The author begins the book by stating that Thinktoys is for “monkeys,” not “kittens.” He defines “kittens” as people who ask for help, but are not willing to make the effort necessary to make changes. “Monkeys,” on the other hand, take the initiative and face challenges head-on. He states that the exercises contained within the book must be used, not merely read, for them to make a difference in the reader’s way of looking at problems. If you think you are a monkey and not a kitten therefore – read on.

The book is divided into four parts, the first of which deals with Linear Thinkertoys.  These are strategies for “listing, dividing, combining, or manipulating to give you new entry points for solving problems. Proceeding from these entry points, you can jump from one idea to another until you find the one you need.”

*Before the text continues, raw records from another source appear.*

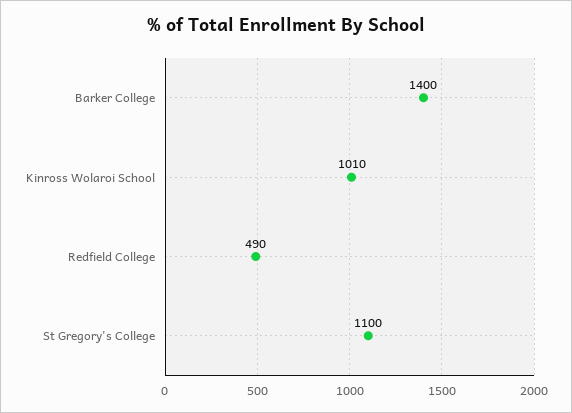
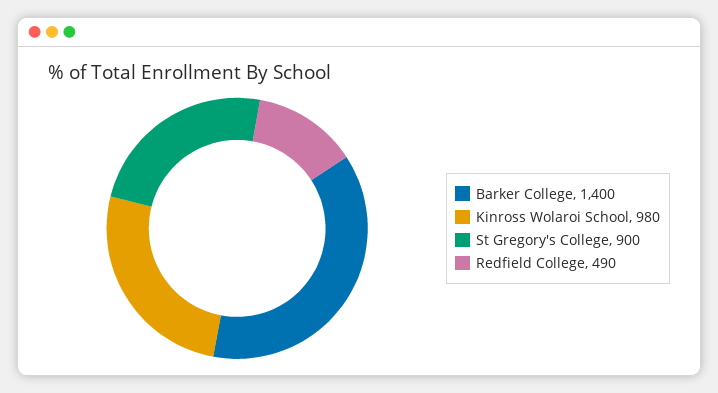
Kinross Wolaroi School: 1010 -> 980
St Gregory's College: 1100 -> 900

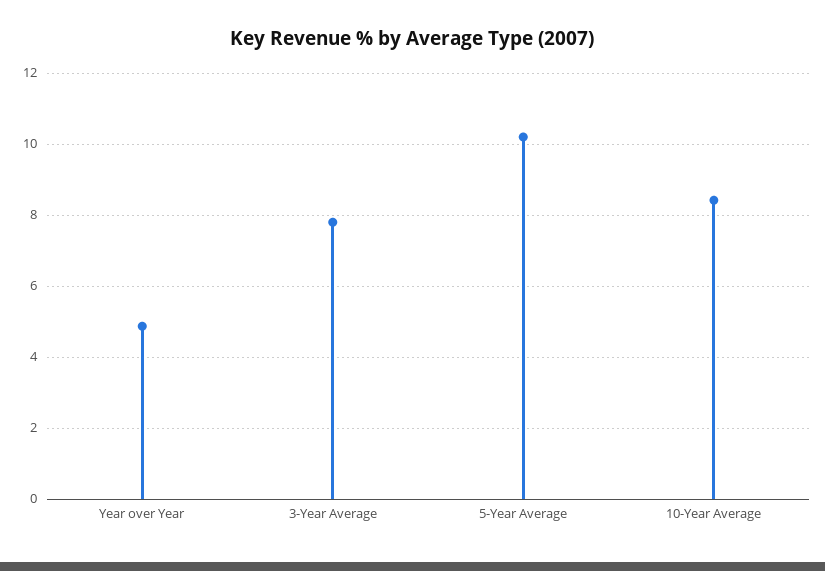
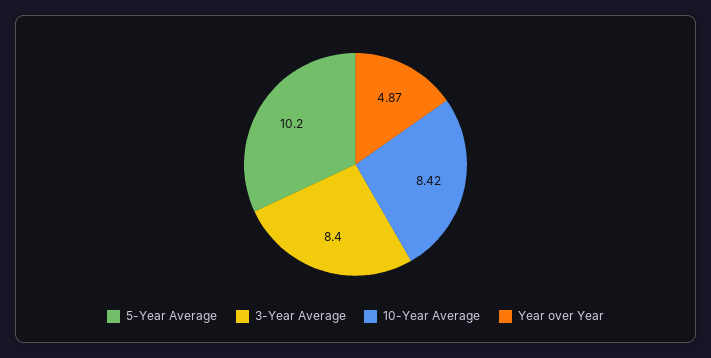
3-Year Average: 7.8 -> 8.4

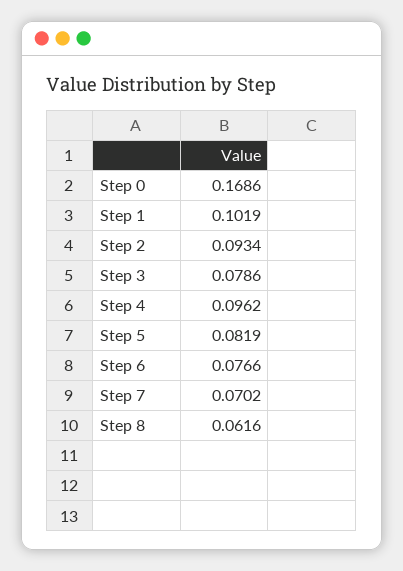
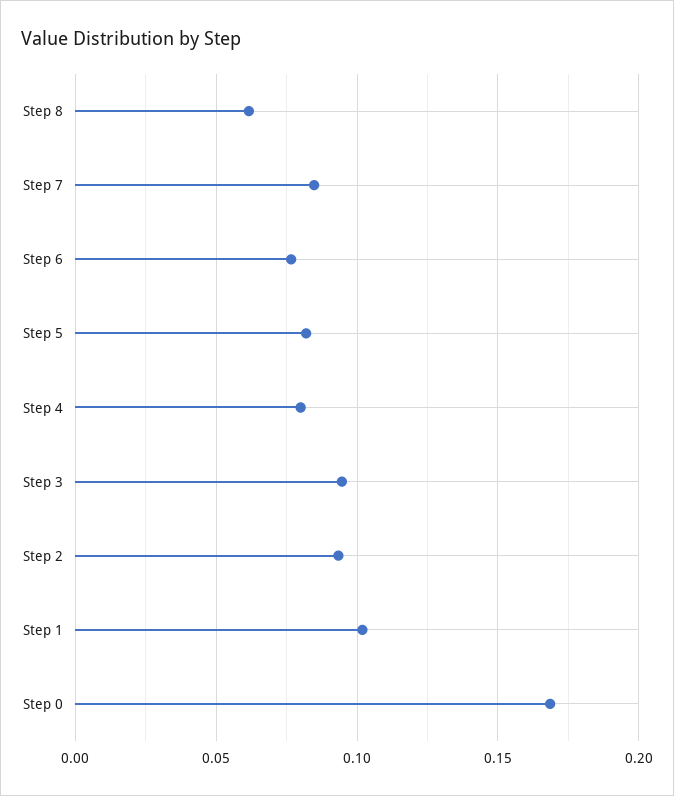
Step 3: 0.0786 -> 0.095
Step 4: 0.0962 -> 0.08
Step 7: 0.0702 -> 0.085

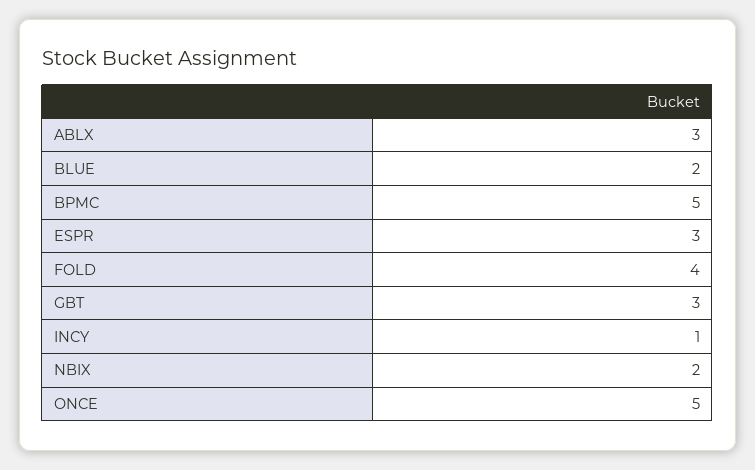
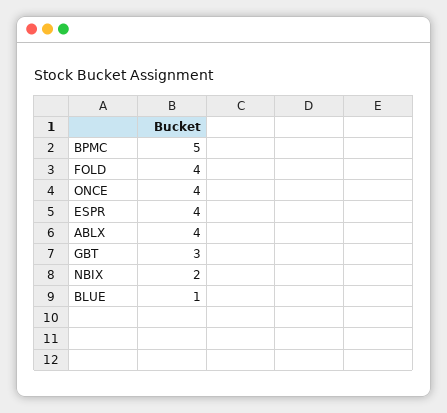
ABLX: 3 -> 4
BLUE: 2 -> 1
ESPR: 3 -> 4
INCY: 1 -> none
ONCE: 5 -> 4

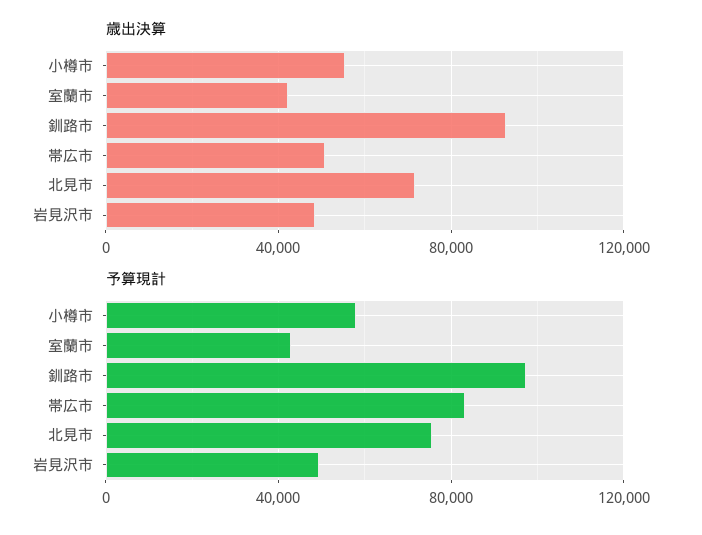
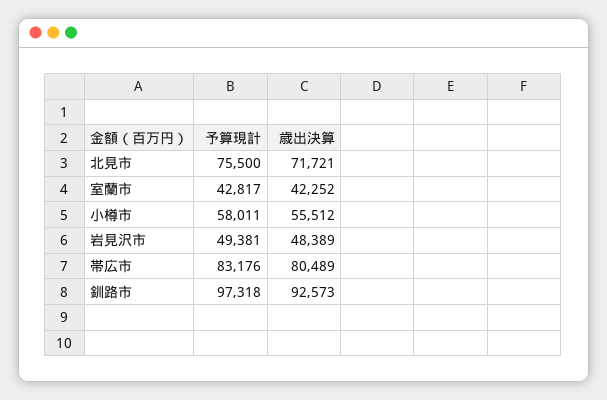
歳出決算, 帯広市: 50000 -> 80489

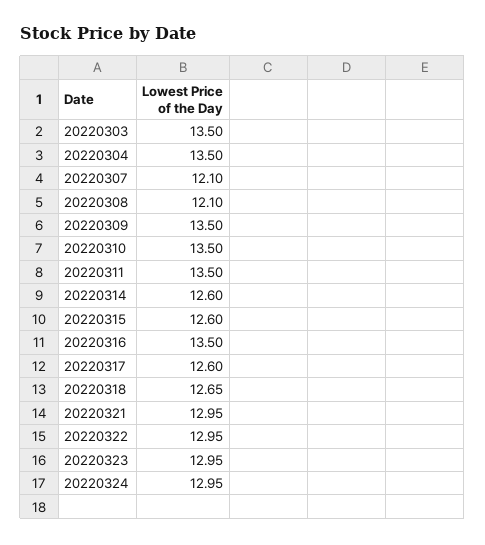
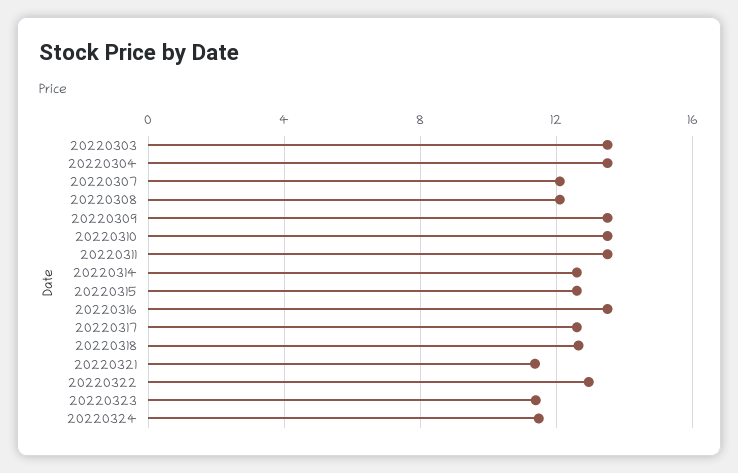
20220321: 12.95 -> 11.5
20220323: 12.95 -> 11.5
20220324: 12.95 -> 11.5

In the second part, Intuitive Thinkertoys, focuses on exercises that help you "tap into your unconsciousness and find the ideas that you already have." The exercises suggested deal with relaxation and ways to clear the mind (to become more receptive), how to use and develop the intuition, the process of incubation and idea hatching. You will also cover analogies, how to use fantasies to generate ideas, ways of invoking desired qualities and energies and how to access your genius through your dreams. You'll also read about clever (but simple to use) creativity generating techniques used by brilliant artists such as Salvadore Dali, Da Vinci or the builders of the Pyramids.
In the third part, Group Thinkertoys, look at how teams can use approaches such as brainstorming or the Japanese “Rice Storm” exercise to uncover new ideas.

In the fourth part, Endtoys, the book looks at how to put ideas into action, by prioritising the good ones and killing off the bad ones. It also looks at how to utilise disparate isolated ideas by combining them with others to form new ideas.
While much of this may sound a bit zany when described in a book review, it is all good practical advice as is demonstrated in the book by the references to real world innovations and breakthroughs that have occurred as a result of these types of creative processes.

It is therefore a book I would recommend.  Moreover, if you have never bought a book before on creative thinking, I would recommend Thinkertoys as an excellent starting point.